The KOSPI's near 5 percent rise in April has been led by automakers and chipmakers with the former benefiting from the production hit suffered by Japanese competitors in the wake of last month's earthquake and tsunami and the latter getting a boost from strong earnings by Intel and Apple.
While the broader market appeared overbought on some technical indicators, automakers offered attractive valuations, with Hyundai Motor shares trading at 10 times its 12-month forward price earnings multiples, compared with Toyota's <7203.T> around 21, according to Starmine data.
In currency markets, the greenback came under a bit of selling pressure versus the yen in early trade but losses were limited on expected dollar demand from Japanese asset management firms as a number of investment trusts, or toushin, are due to be launched on Tuesday.
Trade was volatile as investors were reluctant to make big bets before the April 26-27 Federal Open Market Committee meeting while rate markets reflected that any tightening measure was going to be a long slow grind.
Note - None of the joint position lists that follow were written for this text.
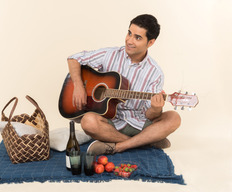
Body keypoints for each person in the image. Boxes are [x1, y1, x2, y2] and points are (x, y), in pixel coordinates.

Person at [66, 14, 181, 156]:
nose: (129, 41)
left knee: (174, 118)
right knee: (87, 122)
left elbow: (150, 116)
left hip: (138, 122)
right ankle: (145, 142)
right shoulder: (110, 54)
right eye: (129, 33)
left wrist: (156, 109)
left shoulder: (155, 73)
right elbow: (74, 58)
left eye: (137, 38)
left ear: (150, 42)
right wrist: (78, 85)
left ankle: (119, 146)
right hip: (109, 122)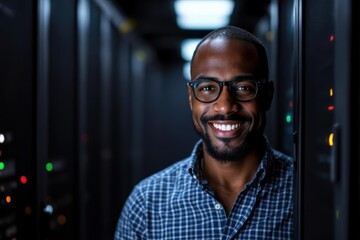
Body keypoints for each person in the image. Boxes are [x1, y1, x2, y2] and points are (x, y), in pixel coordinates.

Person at [114, 26, 294, 239]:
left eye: (243, 87)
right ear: (191, 98)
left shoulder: (305, 192)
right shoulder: (146, 204)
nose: (225, 107)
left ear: (267, 96)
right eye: (208, 88)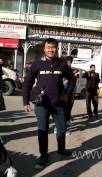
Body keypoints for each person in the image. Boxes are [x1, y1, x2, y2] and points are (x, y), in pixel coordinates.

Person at [22, 38, 74, 169]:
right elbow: (27, 83)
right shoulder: (37, 64)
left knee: (62, 129)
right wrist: (25, 101)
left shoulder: (62, 64)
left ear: (57, 49)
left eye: (53, 47)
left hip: (59, 104)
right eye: (48, 47)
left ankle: (61, 149)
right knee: (43, 130)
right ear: (44, 49)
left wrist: (67, 93)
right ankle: (43, 155)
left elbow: (72, 79)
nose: (51, 50)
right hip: (42, 104)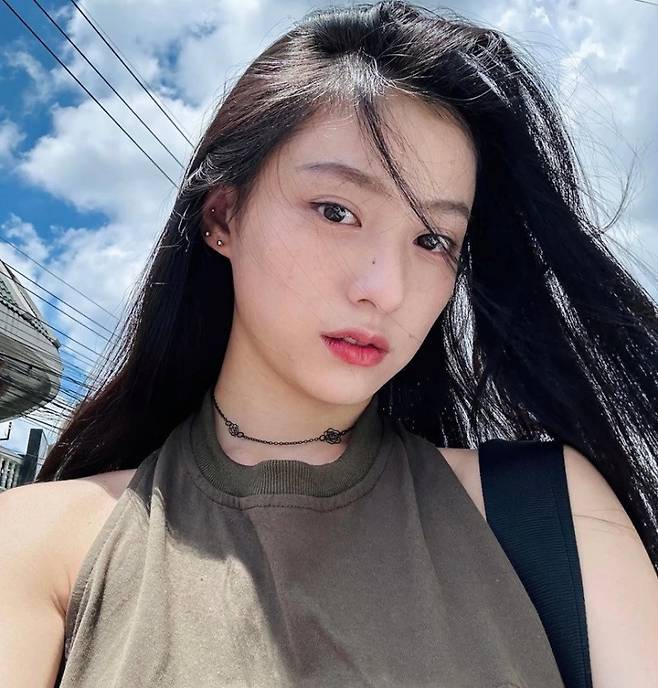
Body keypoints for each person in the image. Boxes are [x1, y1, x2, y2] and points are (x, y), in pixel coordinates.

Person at [1, 1, 657, 686]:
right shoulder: (42, 545)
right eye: (337, 211)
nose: (386, 289)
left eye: (432, 240)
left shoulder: (549, 514)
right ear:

In fed fund futures markets, the contract expiring in December 2011 has fully priced in a target interest rate of 0.25 percent, the top end of the central bank's current rate range of zero to 0.25 percent but the January 2012 contract only implied a slim 6 percent chance of another hike to 0.5 percent.
Such bets on a glacially slow increase in rates have kept traders interested in buying U.S. Treasuries, pushing the 10-year U.S. yield down more than 20 basis points from this month's highs of 3.36 percent, despite a recent warning of a ratings cut by ratings agency Standard & Poor's.